La conversation, en effet, était loin d’y chômer, et depuis l’aventure de la duchesse de la Ferté avec M. Lavocat, celle du comédien Baron et de madame de Bertillac, il n’était question en ce beau lieu que d’assaisonner son prochain à la belle sauce.

Roquelaure commençait le branle par une histoire assez verte sur madame de la Ferté et le chevalier de Lignerac, quand Lavardin lui frappa sur l’épaule impertinemment :

— Mon cher duc, lui dit-il, quoi que vous puissiez conter, cela ne vaudra pas l’histoire de mademoiselle de Retz.

— Son enlèvement ! reprit le duc, piqué ; allons, c’est de l’histoire ancienne, monsieur de Lavardin !

— Vous la saviez ? demanda Lavardin interdit ; c’est cependant Riom qui me l’a contée ce matin même, à l’auberge des Trois cuillers.

— Et madame de Lesdiguières m’avait donné tous les détails de la chose dès hier soir. Monsieur de Lavardin, levez-vous plus tôt une autre fois.

Lavardin se mordit les lèvres.

— Madame de Roquelaure, reprit-il, peut seule consoler M. de Lauzun de cette aventure.

— Et pourquoi cela, je vous prie, monsieur de Lavardin ?

— Parce qu’elle était cachée, bien cachée, monsieur de Roquelaure, dans l’un de ces cabinets où nous n’avons trouvé que madame d’Humières.

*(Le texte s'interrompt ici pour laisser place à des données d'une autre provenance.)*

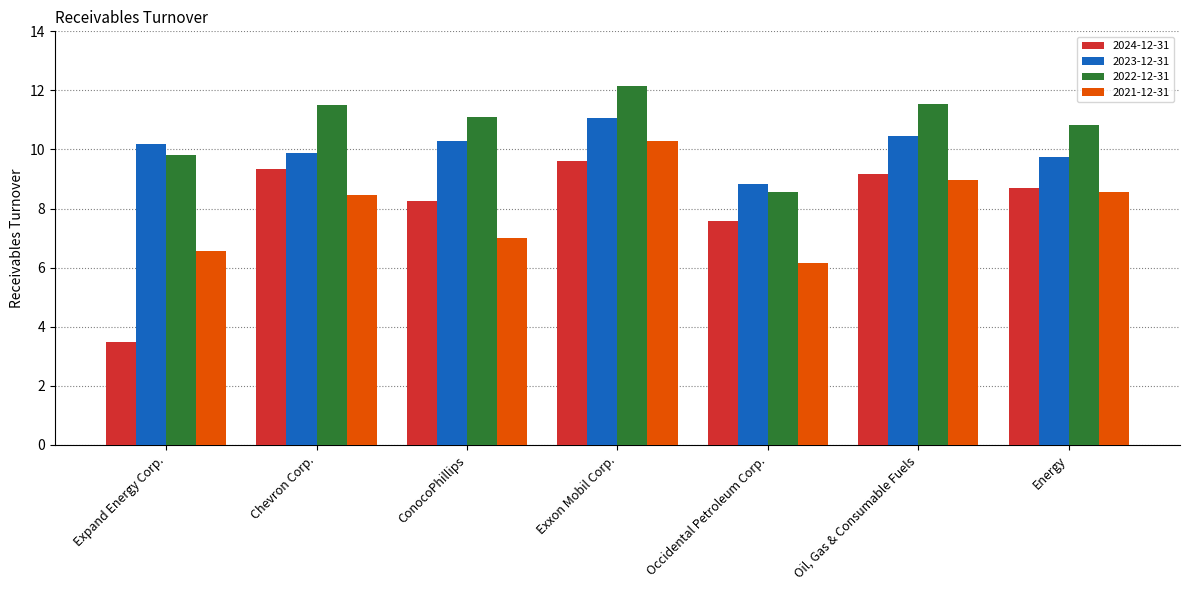

What is the total value across all series at Exxon Mobil Corp.?

43.1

— En ce cas, c’est mal à elle d’avoir abandonné la maréchale. Elle vous eût aussi épargné ses coups de griffe.

— Monsieur le duc, reprit Lavardin, savez-vous que depuis votre duel à Vincennes, vous vous croyez un personnage, à ce qu’il paraît ?

— À ce qu’il paraît, monsieur de Lavardin, vous croyez que M. d’Humières est aveugle ! Allez, il sait bien d’où vous vient ce nœud de pierreries et ce gland d’épée que vous avez là.

— Et moi je sais aussi d’où vous vient votre faconde.